Edith Azam et Liliane Giraudon : On politique (Pour tenir debout on invente)

Si Pour tenir debout on invente est un livre écrit à deux, il pose fondamentalement la question de savoir ce que signifie écrire à deux, ou plutôt ce que ça fait : ce que ça fait à soi, à chacune de celles qui écrivent, ce que ça fait à la langue et au monde, ce que ça fait à l’écriture.

Ecrire à deux, ici, permet la production d’un On : non pas deux écrivains qui se juxtaposent mais deux qui forment un troisième collectif et anonyme, celui ou celle ou cela qui, justement, invente. Non un Nous mais un On. Pour Edith Azam et Liliane Giraudon, l’écriture plurielle, collective, rend possible la création d’un On qui écrit et invente. Ce livre réalise les conditions d’une écriture du On, une écriture qui est invention, création. Une écriture poétique et politique.

Il est banal de comprendre le terme « poésie » à partir de la « poesis » grecque : fabrication, production. Cette banalité donne pourtant une indication sur ce qui est impliqué par la poésie, à savoir un questionnement concernant les conditions de cette fabrication ou production : produire quoi et comment ? Produire, ici, n’est pas seulement la finalité de la poésie mais inclut la création d’une écriture qui permet de créer. Si la langue n’est pas en elle-même immédiatement créatrice, la poésie se définit par une lutte contre la langue pour en faire le moyen d’inventions, la forcer à produire ce qu’elle ne peut pas produire : du nouveau, de l’inédit, de l’étrange, de l’impensable. Cette condition de la création poétique, Edith Azam et Liliane Giraudon la conçoivent comme l’émergence d’une langue collective et impersonnelle, un On qui pense, écrit, invente. Le titre Pour tenir debout on invente dit précisément de quoi il s’agit : c’est On qui invente, la création du nouveau implique l’énonciation par un On.

On pourrait objecter que toute langue est par définition collective et impersonnelle. Il serait facile de remarquer que lorsque chacun parle, il le fait à partir d’une histoire, d’une collectivité qui parlent à travers lui et pour lui : dès que l’on parle, on est parlé, le sujet du discours est d’abord un On pluriel et anonyme. Parler, dans ce cas, consiste à reproduire les cadres collectifs d’une langue réduite à la communication, à l’échange signifiant, à des mots d’ordre générateurs d’une soumission. Même les variations possibles sont alors codifiées, déterminées – variations à l’intérieur desquelles sont inscrites, la plupart du temps, la parole mais aussi l’invention langagière du discours politique ou celle d’une grande part de ce qui s’écrit sous le nom de « littérature ».

[Consigne écrite A] Traduisez en anglais la phrase suivante du texte de lecture : « Il est banal de comprendre le terme « poésie » à partir de la « poesis » grecque : fabrication, production. »
[Consigne écrite B] Renvoyez chaque ligne contenant le mot « sind », en tenant compte de la casse.

[Lignes répertoriées]

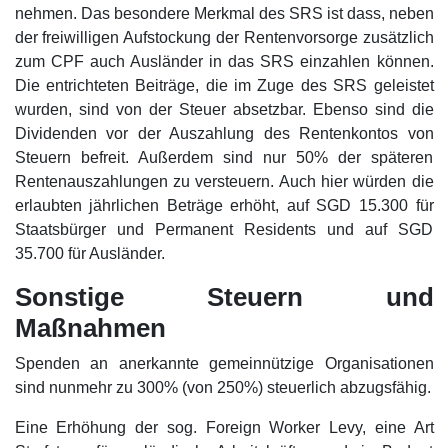
nehmen. Das besondere Merkmal des SRS ist dass, neben
der freiwilligen Aufstockung der Rentenvorsorge zusätzlich
zum CPF auch Ausländer in das SRS einzahlen können.
Die entrichteten Beiträge, die im Zuge des SRS geleistet
wurden, sind von der Steuer absetzbar. Ebenso sind die
Dividenden vor der Auszahlung des Rentenkontos von
Steuern befreit. Außerdem sind nur 50% der späteren
Rentenauszahlungen zu versteuern. Auch hier würden die
erlaubten jährlichen Beträge erhöht, auf SGD 15.300 für
Staatsbürger und Permanent Residents und auf SGD
35.700 für Ausländer.
Sonstige Steuern und
Maßnahmen
Spenden an anerkannte gemeinnützige Organisationen
sind nunmehr zu 300% (von 250%) steuerlich abzugsfähig.
Eine Erhöhung der sog. Foreign Worker Levy, eine Art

[Zone de réponse A] It is commonplace to understand the term "poetry" on the basis of the Greek "poesis": fabrication, production.

[Zone de réponse B]
wurden, sind von der Steuer absetzbar. Ebenso sind die
Steuern befreit. Außerdem sind nur 50% der späteren
sind nunmehr zu 300% (von 250%) steuerlich abzugsfähig.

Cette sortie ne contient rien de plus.